La principal conclusión que puede sacar cualquier analista que estudie el avance de resultados, disponible en la web del Banco de España es que la desigualdad de renta y riqueza en España ha aumentado de una manera notabilísima en estos tres últimos años de boom económico.

En efecto, la encuesta comentada muestra como la mediana (y la media, por si quedaban dudas) de la renta de los hogares españoles entre el 2002 y el 2005, en términos constantes -esto es, bien contado- ha disminuido (de 25.200 a 23.100 euros), con un descenso más acusado en el segmento del 20% de hogares de renta inferior (de 8.700 a 6.900). Con ello, el rango de la desigualdad entre el 10% de familias con mayor renta respecto del 20% de familias con menos renta ha aumentado desde un ratio de casi 1 a 10 en el 2002 a casi de 1 a 13 en el 2005.

En solo tres años, el 25% de hogares más pobres ha visto reducir su riqueza en un 60%, pasando de representar en mediana 8.500 euros en el 2002, a 5.500, todo ello en euros constantes con base en el 2005. A su vez, la ratio que mide la dispersión entre el percentil de riqueza neta del 25% de hogares con menor renta respecto del que se situaba entre el 90 y 100 (el 10% de las familias más ricas) se ha más que doblado en el breve intervalo de tres años. Por edades, los cabezas de familia con edad inferior a los 35 años han mejorado menos de la mitad que el resto de hogares, y se ha reducido el porcentaje de nuestras familias más jóvenes que son propietarios de su vivienda principal.

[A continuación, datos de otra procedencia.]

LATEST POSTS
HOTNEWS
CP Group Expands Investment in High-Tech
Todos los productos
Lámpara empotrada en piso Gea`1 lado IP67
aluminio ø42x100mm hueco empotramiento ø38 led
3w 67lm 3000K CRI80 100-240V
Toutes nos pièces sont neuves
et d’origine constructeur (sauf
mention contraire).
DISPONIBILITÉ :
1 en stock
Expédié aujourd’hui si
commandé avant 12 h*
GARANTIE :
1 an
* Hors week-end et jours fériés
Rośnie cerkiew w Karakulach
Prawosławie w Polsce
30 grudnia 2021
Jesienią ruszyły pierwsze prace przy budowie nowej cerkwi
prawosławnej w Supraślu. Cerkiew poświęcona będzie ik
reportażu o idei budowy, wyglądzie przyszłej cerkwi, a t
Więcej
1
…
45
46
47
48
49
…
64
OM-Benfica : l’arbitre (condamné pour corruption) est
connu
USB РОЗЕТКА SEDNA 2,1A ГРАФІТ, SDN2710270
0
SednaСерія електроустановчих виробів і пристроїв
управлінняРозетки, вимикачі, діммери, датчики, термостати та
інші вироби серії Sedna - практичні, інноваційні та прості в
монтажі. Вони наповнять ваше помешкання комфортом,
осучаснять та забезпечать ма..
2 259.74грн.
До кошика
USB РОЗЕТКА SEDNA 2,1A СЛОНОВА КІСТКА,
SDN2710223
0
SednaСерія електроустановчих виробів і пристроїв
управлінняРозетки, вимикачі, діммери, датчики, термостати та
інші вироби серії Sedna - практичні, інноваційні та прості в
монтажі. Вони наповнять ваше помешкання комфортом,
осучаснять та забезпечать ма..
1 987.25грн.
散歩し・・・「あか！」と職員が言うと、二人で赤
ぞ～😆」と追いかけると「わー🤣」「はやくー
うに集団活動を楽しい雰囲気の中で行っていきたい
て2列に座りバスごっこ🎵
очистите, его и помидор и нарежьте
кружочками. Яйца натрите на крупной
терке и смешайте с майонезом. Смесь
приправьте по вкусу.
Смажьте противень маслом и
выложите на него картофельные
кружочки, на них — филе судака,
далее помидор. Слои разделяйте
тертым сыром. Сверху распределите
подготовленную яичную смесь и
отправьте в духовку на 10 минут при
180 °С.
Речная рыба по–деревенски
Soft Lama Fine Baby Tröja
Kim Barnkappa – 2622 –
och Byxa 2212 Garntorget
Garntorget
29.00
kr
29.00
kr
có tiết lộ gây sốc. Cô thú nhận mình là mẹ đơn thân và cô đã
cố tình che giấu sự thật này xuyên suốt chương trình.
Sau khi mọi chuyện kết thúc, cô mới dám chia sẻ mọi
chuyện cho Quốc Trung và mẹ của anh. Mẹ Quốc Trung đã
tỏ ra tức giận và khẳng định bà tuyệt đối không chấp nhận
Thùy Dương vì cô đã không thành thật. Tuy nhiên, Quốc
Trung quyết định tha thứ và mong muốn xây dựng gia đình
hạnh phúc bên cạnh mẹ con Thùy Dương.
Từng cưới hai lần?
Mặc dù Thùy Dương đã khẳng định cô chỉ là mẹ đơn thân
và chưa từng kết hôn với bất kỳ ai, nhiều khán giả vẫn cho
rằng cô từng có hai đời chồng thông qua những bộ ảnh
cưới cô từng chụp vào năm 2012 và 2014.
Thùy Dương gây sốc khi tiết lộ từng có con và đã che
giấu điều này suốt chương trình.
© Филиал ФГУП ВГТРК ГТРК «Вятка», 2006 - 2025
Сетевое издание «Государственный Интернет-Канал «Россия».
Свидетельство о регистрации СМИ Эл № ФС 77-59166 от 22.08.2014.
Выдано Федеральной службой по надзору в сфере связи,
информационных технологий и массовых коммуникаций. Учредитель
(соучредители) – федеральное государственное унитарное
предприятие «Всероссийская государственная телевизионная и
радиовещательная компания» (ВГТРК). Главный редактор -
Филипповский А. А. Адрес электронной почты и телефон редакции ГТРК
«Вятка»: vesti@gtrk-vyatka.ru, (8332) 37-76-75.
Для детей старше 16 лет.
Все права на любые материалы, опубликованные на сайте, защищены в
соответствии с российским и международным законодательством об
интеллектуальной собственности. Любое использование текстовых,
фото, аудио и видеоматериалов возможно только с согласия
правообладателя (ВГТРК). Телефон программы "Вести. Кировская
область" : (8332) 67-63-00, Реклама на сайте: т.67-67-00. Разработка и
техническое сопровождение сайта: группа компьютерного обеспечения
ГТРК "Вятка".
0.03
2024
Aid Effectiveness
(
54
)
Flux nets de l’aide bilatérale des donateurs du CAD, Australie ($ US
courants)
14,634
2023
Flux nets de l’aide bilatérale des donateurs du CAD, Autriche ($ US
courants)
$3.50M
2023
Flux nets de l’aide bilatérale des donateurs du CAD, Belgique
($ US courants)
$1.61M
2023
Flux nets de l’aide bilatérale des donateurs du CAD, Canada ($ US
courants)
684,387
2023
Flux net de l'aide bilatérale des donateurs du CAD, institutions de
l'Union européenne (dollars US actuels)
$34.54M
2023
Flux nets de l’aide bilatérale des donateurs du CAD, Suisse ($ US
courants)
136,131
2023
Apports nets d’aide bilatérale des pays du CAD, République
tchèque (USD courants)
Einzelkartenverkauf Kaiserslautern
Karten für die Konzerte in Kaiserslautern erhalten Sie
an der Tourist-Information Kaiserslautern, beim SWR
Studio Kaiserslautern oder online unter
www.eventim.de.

En general, el incremento de la deuda ha superado el aumento de los activos, de modo que el porcentaje que representa la deuda sobre el valor total del patrimonio ha aumentado; y ello en especial para los colectivos de menor renta. El 20% de hogares con renta inferior que tenían deudas pendientes, en sólo tres años se ha incrementado un 50%, duplicándose, siempre en términos constantes (euros del 2005) la media del valor de su deuda. De nuevo, para estos hogares más pobres endeudados el peso de la deuda ha pasado de representar el 104% de su renta en el 2002 al 143% en el 2005. Y para mayor alarma: con ratios de deuda que triplican los ingresos del hogar, en el 2002 se computaba el 34,5% de las familias más pobres en renta y en el 2005 la cifra era del 42,6%.

Esto es, de la mitad de los hogares más pobres en renta que estaban endeudados (casi dos terceras partes del total), los pagos por sus deudas vivas suponían más del 40% de sus ingresos anuales. Por edades del cabeza de familia, de nuevo los más jóvenes se han llevado la peor parte: la mediana de su deuda ha aumentado en casi un 80% en términos reales.

EN RESUMEN: tamaño crecimiento de la desigualdad, tanto en renta, como en riqueza, como en capacidades de financiar las deudas pendientes, que se ha producido en España en tan breve espacio de tiempo, no nos debiera de dejar indiferentes. Su tratamiento exige responsabilidad en un momento como el actual de rebajas fiscales electorales y de abrazo indiscriminado de nuestros sistemas impositivos al denominado dualismo fiscal por el que se renuncia a la progresividad tributaria.

Y en la actuación necesaria para su corrección, la situación descrita reclama políticas públicas con menos universalismo populista (cheques por nacimiento y leyes de dependencia universales) y más orientación de cualesquiera sean los recursos públicos disponibles a un gasto más selectivo, ligado al test de medios y a la prueba de necesidad, para mejorar su efectividad redistributiva.